HYLAS, repoussant Jacque.

Haut le pied, vagabond ! Peux-tu te montrer si défait et si hâve !

JACQUE.

Excusez ! Je n’ai pas mangé depuis avant-hier. Par pitié ! un peu de pain ! et dites-moi si ce seigneur n’est pas de la famille Julia ?

HYLAS.

Eh ! sans doute, il en est.

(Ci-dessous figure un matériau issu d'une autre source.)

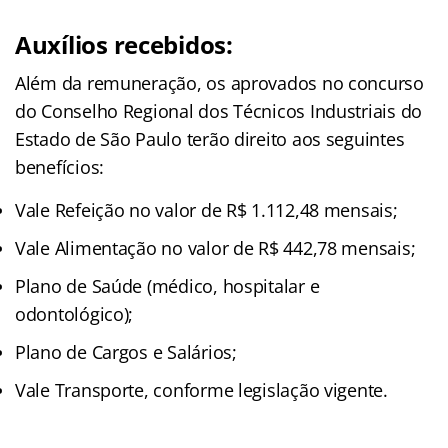
Auxílios recebidos:
Além da remuneração, os aprovados no concurso
do Conselho Regional dos Técnicos Industriais do
Estado de São Paulo terão direito aos seguintes
benefícios:
Vale Refeição no valor de R$ 1.112,48 mensais;
Vale Alimentação no valor de R$ 442,78 mensais;
Plano de Saúde (médico, hospitalar e
odontológico);
Plano de Cargos e Salários;
Vale Transporte, conforme legislação vigente.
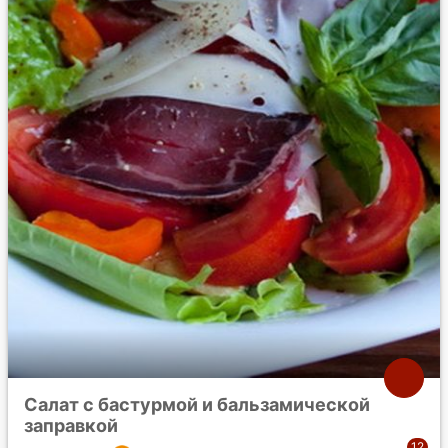
Салат с бастурмой и бальзамической
заправкой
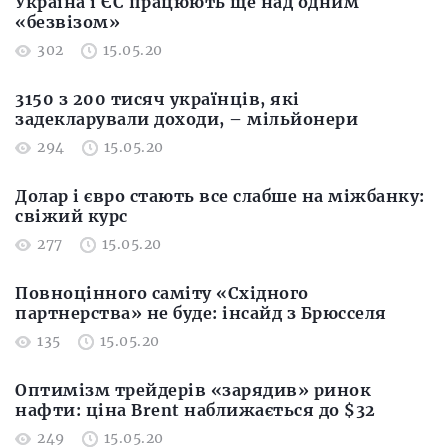
Україна і ЄС працюють ще над одним
«безвізом»
302
15.05.20
3150 з 200 тисяч українців, які
задекларували доходи, – мільйонери
294
15.05.20
Долар і євро стають все слабше на міжбанку:
свіжий курс
277
15.05.20
Повноцінного саміту «Східного
партнерства» не буде: інсайд з Брюсселя
135
15.05.20
Оптимізм трейдерів «зарядив» ринок
нафти: ціна Brent наближається до $32
249
15.05.20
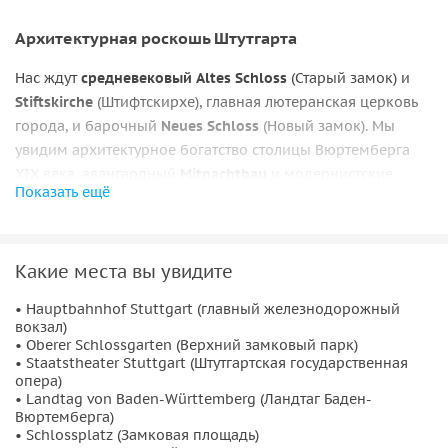
Архитектурная роскошь Штутгарта
Нас ждут
средневековый Altes Schloss
(Старый замок) и
Stiftskirche
(Штифтскирхе), главная лютеранская церковь
города, и барочный
Neues Schloss
(Новый замок). Мы
увидим архитектурное богатство столицы Вюртемберга
XIX века, авангардный
Mitnachtbau
и модернистские
Показать ещё
объекты послевоенного Штутгарта:
• концертный зал Liederhalle (Лидерхалле),
Какие места вы увидите
• гостиницу Am Schlossgarten,
• Hauptbahnhof Stuttgart (главный железнодорожный
• земельный парламент Landtag.
вокзал)
• Oberer Schlossgarten (Верхний замковый парк)
И, конечно же, мы заглянем в
гастрономический рай
• Staatstheater Stuttgart (Штутгартская государственная
Markthalle
и прогуляемся по главной пешеходной улице,
опера)
Königstraße.
• Landtag von Baden-Württemberg (Ландтаг Баден-
Вюртемберга)
• Schlossplatz (Замковая площадь)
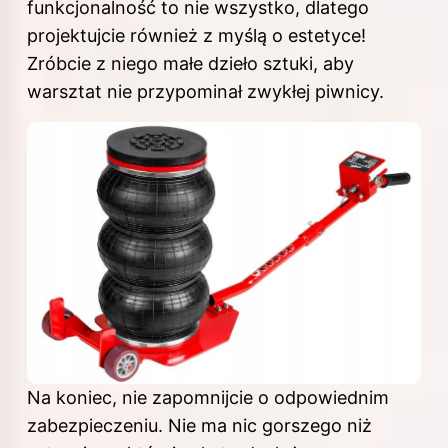
funkcjonalność to nie wszystko, dlatego
projektujcie również z myślą o estetyce!
Zróbcie z niego małe dzieło sztuki, aby
warsztat nie przypominał zwykłej piwnicy.
Na koniec, nie zapomnijcie o odpowiednim
zabezpieczeniu. Nie ma nic gorszego niż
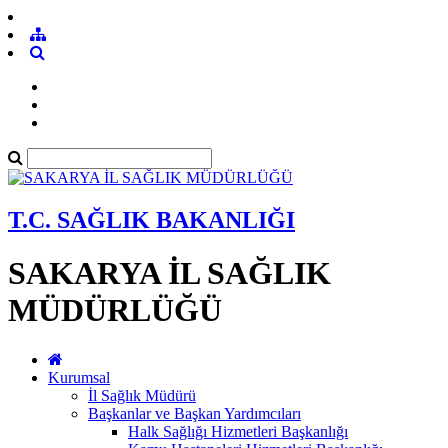
T.C. SAĞLIK BAKANLIĞI
SAKARYA İL SAĞLIK
MÜDÜRLÜĞÜ
Kurumsal
İl Sağlık Müdürü
Başkanlar ve Başkan Yardımcıları
Halk Sağlığı Hizmetleri Başkanlığı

Après ?

JACQUE.

Il en est ! Oh ! mon père ! Oh ! quel bonheur ! Mon pauvre père mourant ! Nous avons tant cherché, depuis des cent et cent ans ! Il est de la famille Julia !... Pardon ! la joie, et aussi la faiblesse !...

HYLAS.

Oui, on connaît vos défaillances ! Tu n’auras pas une obole !

JACQUE.

Julius Marcius ! à vos pères, à vous, on a dû annoncer un signe de ralliement pour reconnaître vos frères ?...

JULIUS.

C’est vrai.

HYLAS, frappant et renversant Jacque.

Arrière, chien !

JACQUE.

Je ne demande pas, je donne.

Tirant de sa poitrine le collier d’or et le tendant à Julius.

Tenez, prenez !

Il retombe évanoui.

JULIUS.

Ce collier ! Oh ! le malheureux !

Aux esclaves restés au fond.

Oh ! secourez-le ! Ce collier !...

HYLAS, stupéfait.

Un collier d’or ! et il mourait de faim ! Voilà, par Mercure ! un singulier porte-haillons !

 

 

Scène VI

 

JULIUS, HYLAS, SANDREGHESIL, GALLINA, puis EUGÉNIUS, FRIDOLIN, MÉROWÉE, CHARARIC, RAGNACHER, PEUPLE DE PARIS et FRANCS

 

SANDREGHESIL.

J’ai compté vingt-cinq tonneaux, tous des premiers crûs.

HYLAS.

Environ dix mille bouteilles ! c’est le compte.

Bruit au dehors.

Mais, qu’est-ce que ce tumulte ?

SANDREGHESIL, regardant au dehors.

Les bourgeois mêlés à des Francs ! on dirait une mutinerie !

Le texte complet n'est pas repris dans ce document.